Her last crew list should be in the Memorial University of Newfoundland.
http://www.mun.ca/mha/holdings/searchcombinedcrews.php
Search by official number.

Roger


----------



## laurie dixon (Oct 15, 2006)

Roger Griffiths said:


> Hello
> LOCH ARD (2) O/N 162277 built in 1931 by John Lewis, Aberdeen, Yard number 118. 140ft X 23.10 X 14 for the Loch Line Steam Fishing co.ltd of Hull and Aberdeen PN A151.
> She left Hull for a trip to Iceland and after calling at Aberdeen sailed 16/1/1934 and was never seen again. Her crew of 13, 12 from Hull and 1 from Aberdeen.
> Her last crew list should be in the Memorial University of Newfoundland.
> ...


thank you for your information re loch ard i looked at the wb page you gave me and was unsuccessful on getting a crew list have you any idea if there is any pictures of this ship as my grandad was lost on the ship
many thanks laurie


----------



## hulltrawler (Oct 18, 2006)

*Loch Ard*

At present I do not have a photo of the Loch Ard, I have uploaded the details I Have on my website of the Hull Crewmen lost on the vessel you will notice there is one man missing.
The Aberdeen man I believe.

regards chris.


----------



## trotterdotpom (Apr 29, 2005)

*Another Loch Ard*

Coincidentally, another "Loch Ard" met a tragic end in 1878 when she hit a reef near what is today Port Campbell on the Great Ocean Road, Victoria, Australia. 52 passengers and crew were lost, the only survivors were 18 year old passenger Eva Charmichael who was saved by 18 year old crewmember Tom Pierce. If they had been Leonardo di Caprio and Kate Winslet they would have married and started a sheep station, but, sadly, they never met again after being rescued. Eventually Eva returned to Ireland and Tom became a ship's captain. 

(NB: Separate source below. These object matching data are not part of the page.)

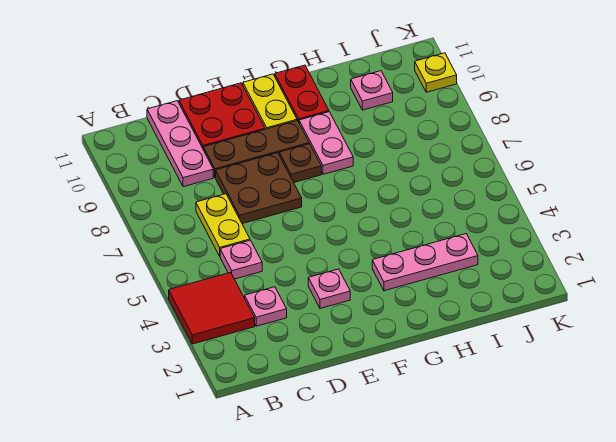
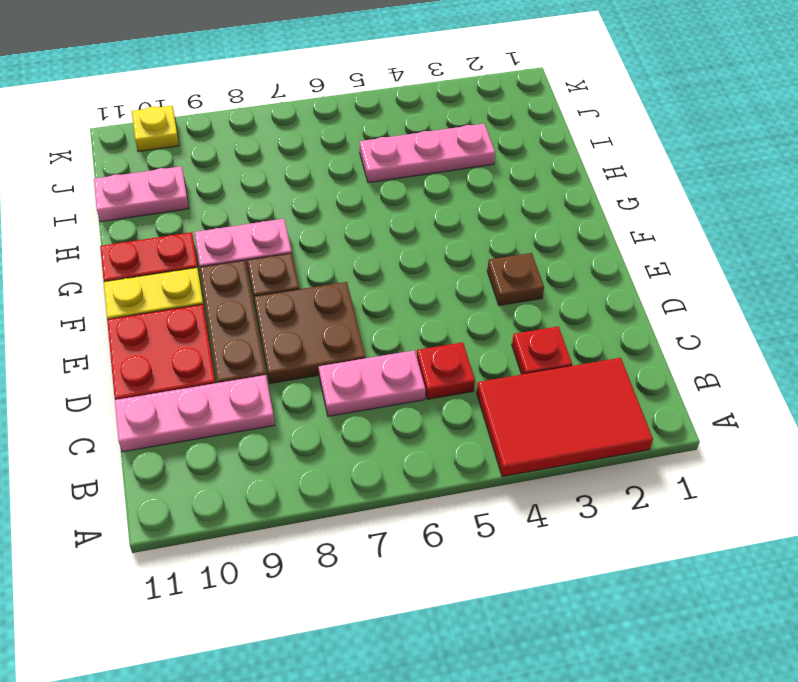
red tile A3:B4 level 1 -> red tile A2:B4 level 1
pink plate C3 level 1 -> red plate C3 level 1
pink plate C5 level 1 -> red plate C5 level 1
yellow plate C6:C7 level 1 -> pink plate C6:C7 level 1
pink plate E3 level 1 -> brown plate E3 level 1
pink plate G3:I3 level 1 -> pink plate I3:I5 level 1
pink plate I10 level 1 -> pink plate I10:I11 level 1

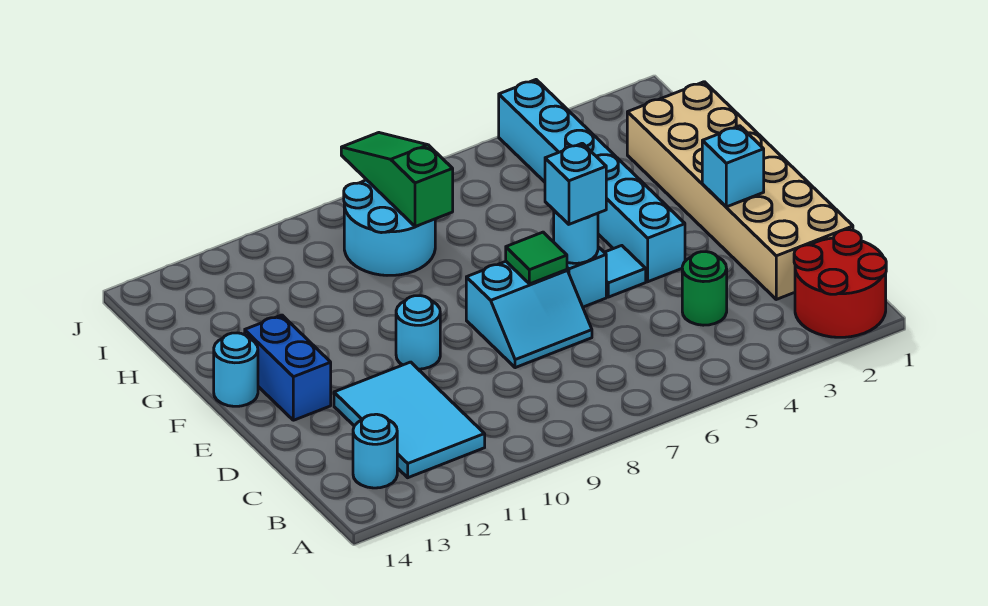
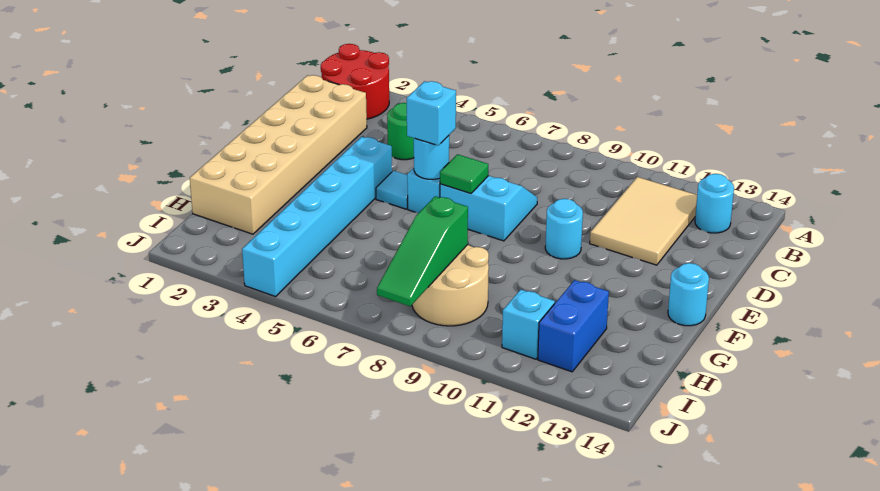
cyan tile B11:D12 level 1 -> tan tile B11:D12 level 1
cyan brick E2 level 2 -> cyan brick I11 level 1
blue brick E13:F13 level 1 -> blue brick H12:I12 level 1
cyan round brick H8:I9 level 1 -> tan round brick H8:I9 level 1

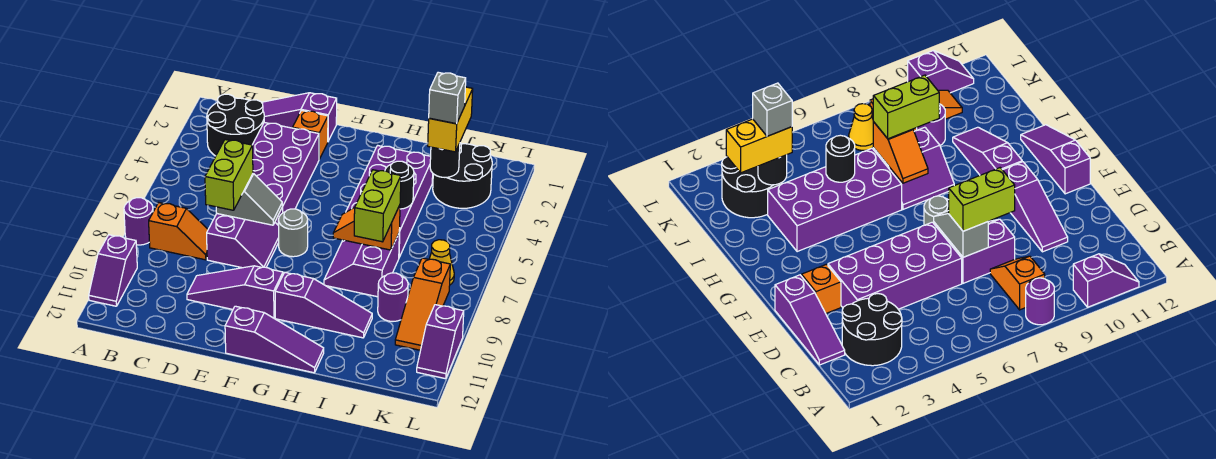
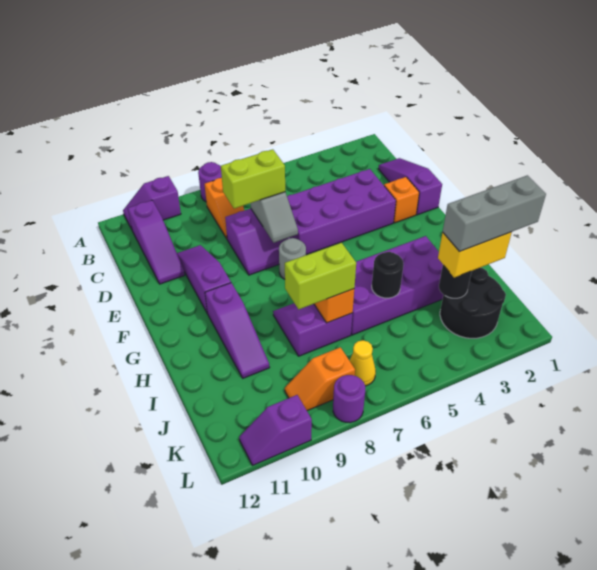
black round brick B2:C3 level 1 -> none
purple slope F12:H12 level 1 top F -> purple slope B11:D11 level 1 top B
grey brick J3 level 4 -> grey brick J1:J3 level 4
purple round brick J9 level 1 -> purple round brick L8 level 1
orange slope K8:K10 level 1 top 8 -> orange slope K8:K9 level 1 top 8

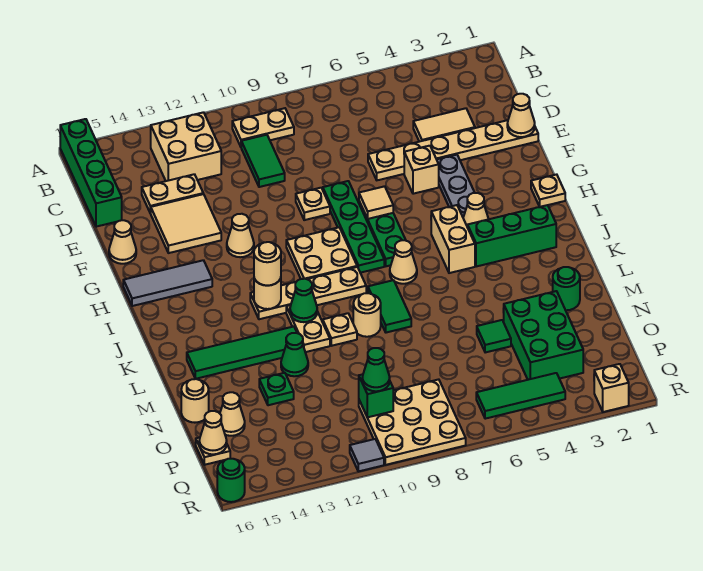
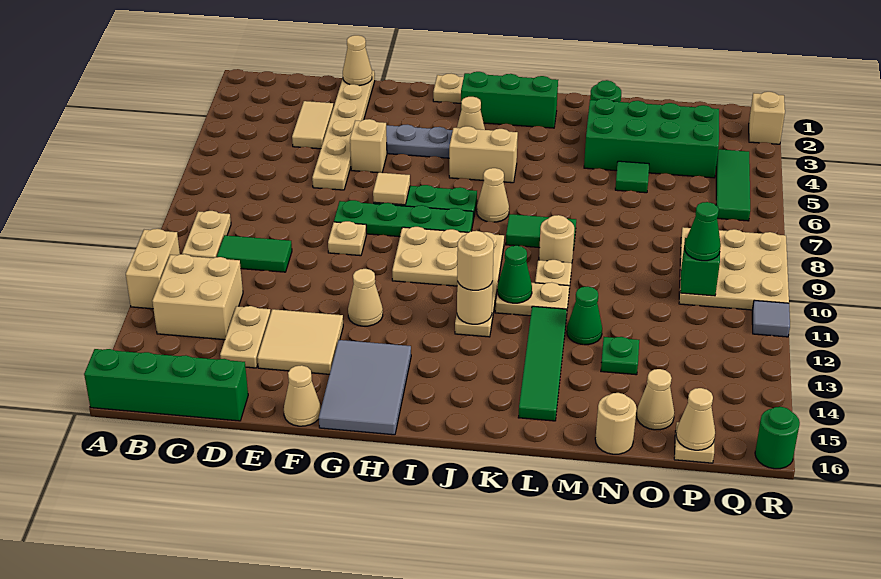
none -> tan brick A11:A12 level 1
grey tile H14:H16 level 1 -> grey tile G14:H16 level 1
green brick J2:J4 level 1 -> green brick I2:K2 level 1
green brick N3:P4 level 1 -> green brick M3:P4 level 1

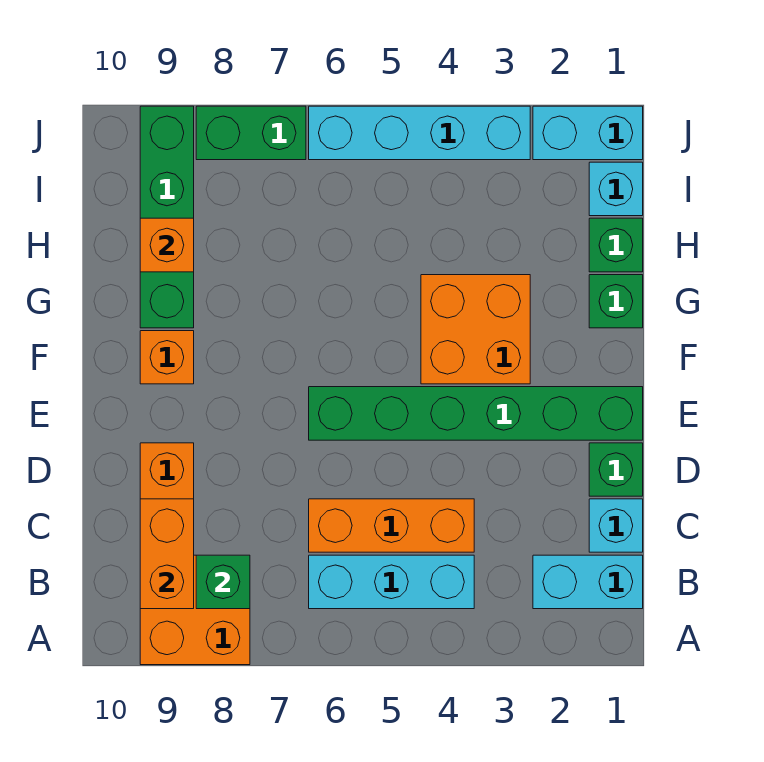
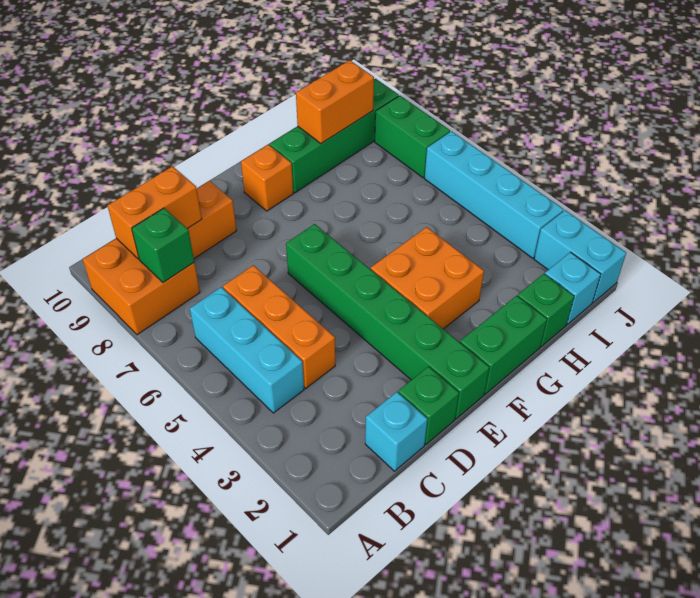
cyan brick B1:B2 level 1 -> none
green brick G1 level 1 -> green brick F1:G1 level 1
orange brick H9 level 2 -> orange brick H9:I9 level 2

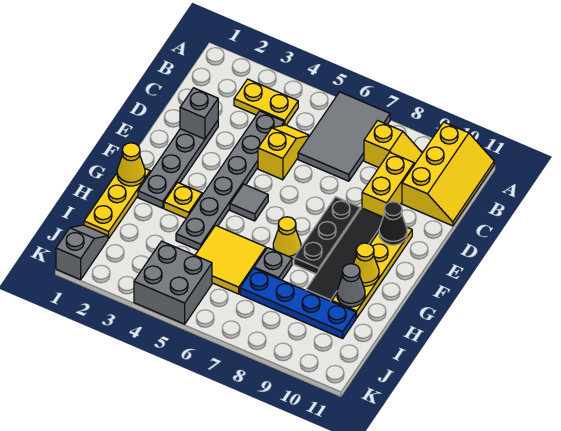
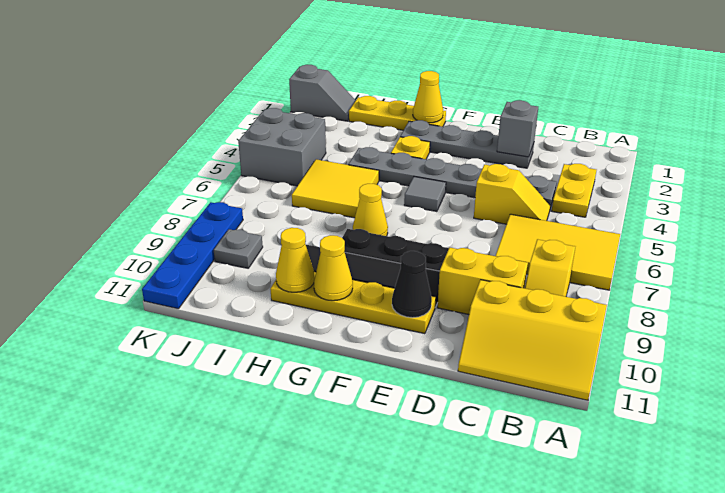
grey tile A6:C7 level 1 -> yellow tile A6:C7 level 1
grey plate H7 level 1 -> grey plate J9 level 1
grey cone H10 level 2 -> yellow cone H10 level 2
blue plate I7:I10 level 1 -> blue plate K8:K11 level 1

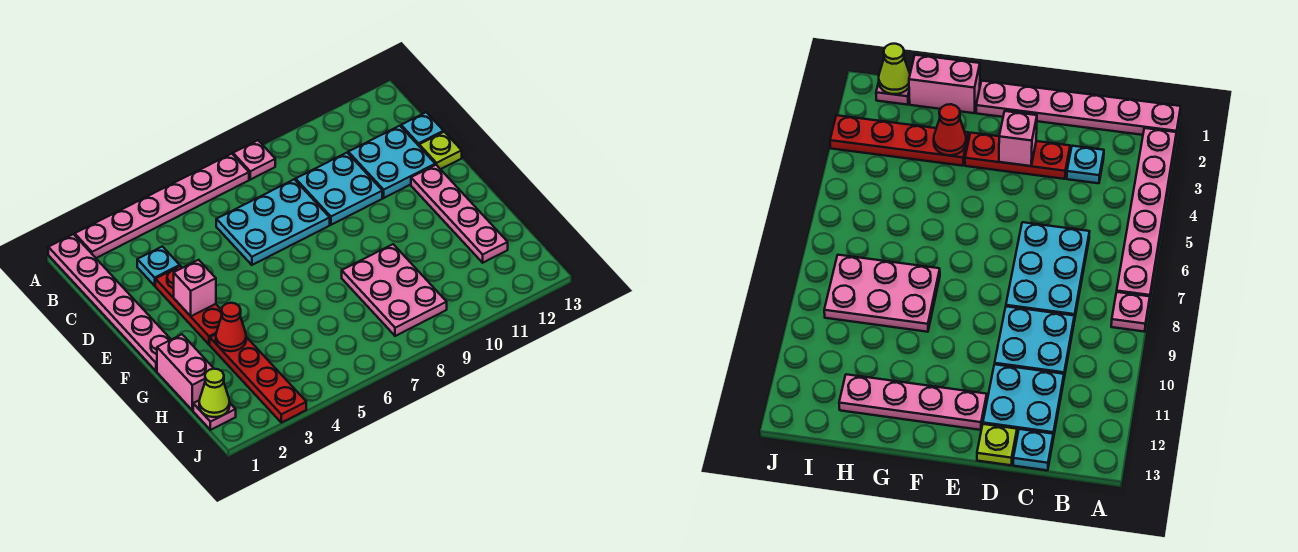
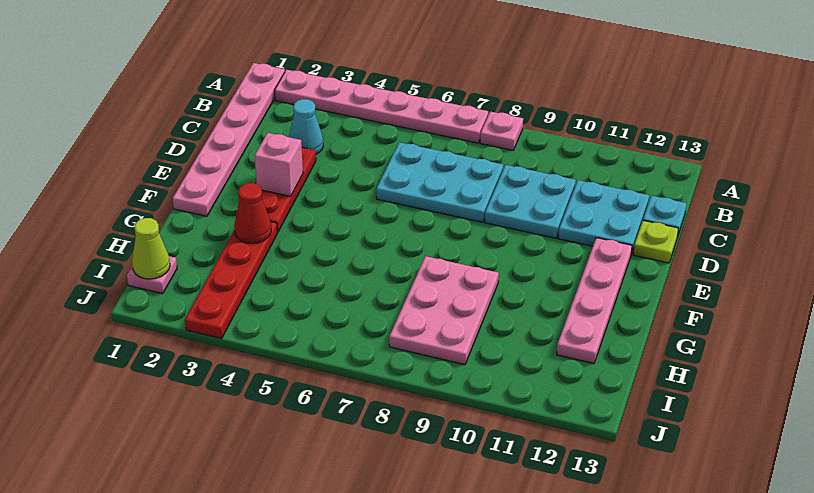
cyan plate C3 level 1 -> cyan cone C3 level 1
pink brick G1:H1 level 1 -> none

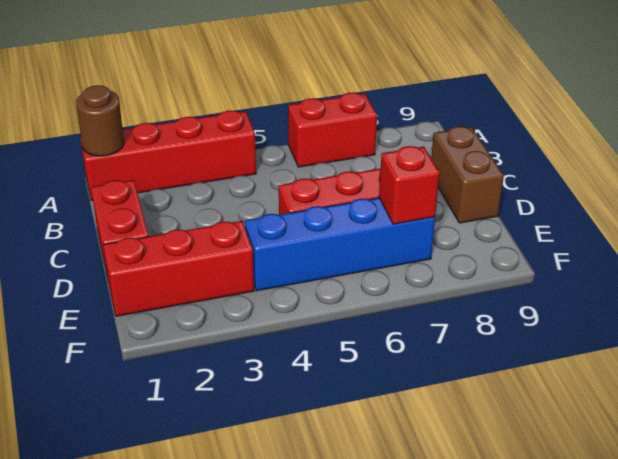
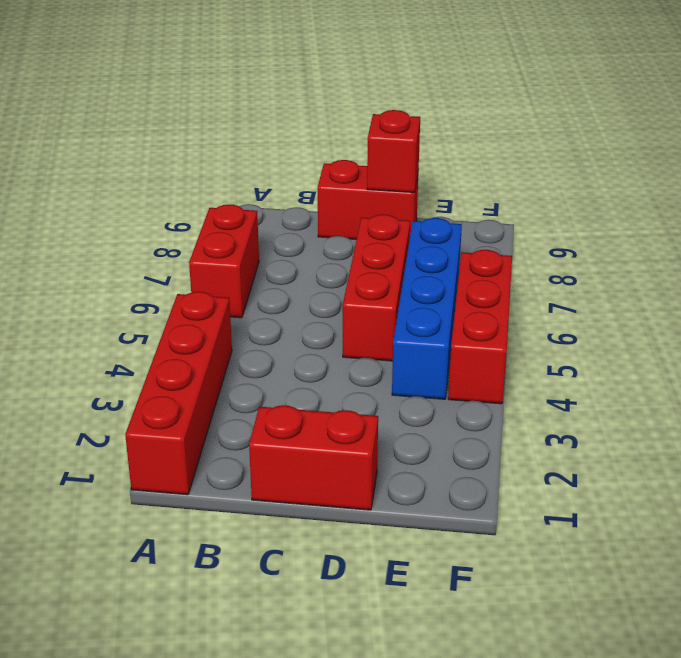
brown round brick A1 level 2 -> none
brown brick C9:D9 level 1 -> red brick C9:D9 level 1
red brick E1:E3 level 1 -> red brick F4:F6 level 1
red brick E7 level 2 -> red brick D9 level 2

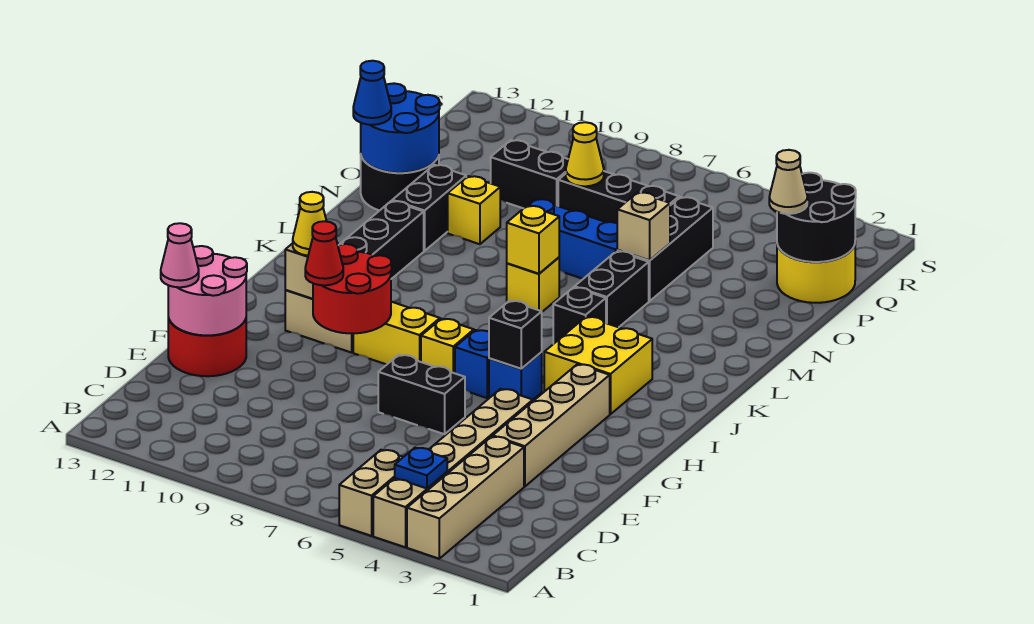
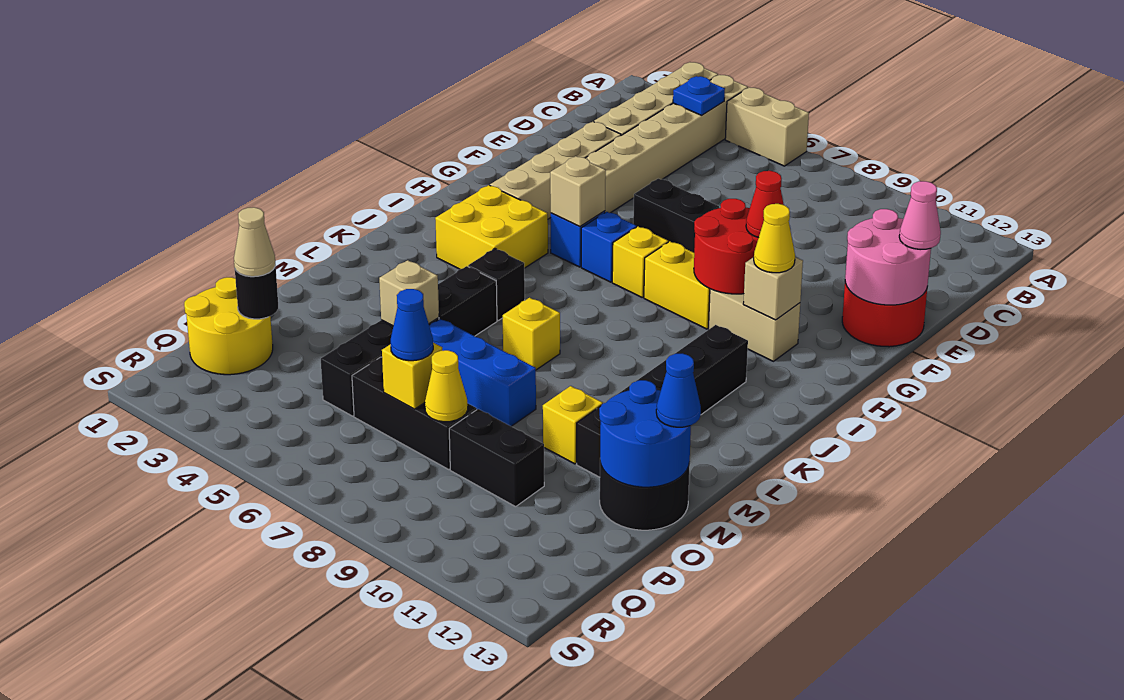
tan brick A5:B5 level 1 -> tan brick A5:A6 level 1
black brick H5 level 2 -> tan brick H5 level 2
yellow brick L7 level 2 -> yellow brick P7 level 2
black round brick P1:Q2 level 2 -> black round brick P2 level 2
none -> blue cone P7 level 3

Lots of artifacts from the ship are on display in the local museum and there is a clifftop cemetary overlooking the spectacular "Loch Ard Gorge", containing the graves of some of the lost passengers and crew.

John T. (on behalf of Victorian Tourist Bureau)


----------



## Anderskane (May 2, 2006)

Hello Lawrie, youll find your Loch Ard on
http://www.aberdeenships.com/image.asp?Id=86316&Size=Full


----------



## laurie65 (Jun 1, 2008)

Anderskane, thank you for the link for the photo of st.LOCH ARD MANY THANKS AGAIN LAURIE DIXON


----------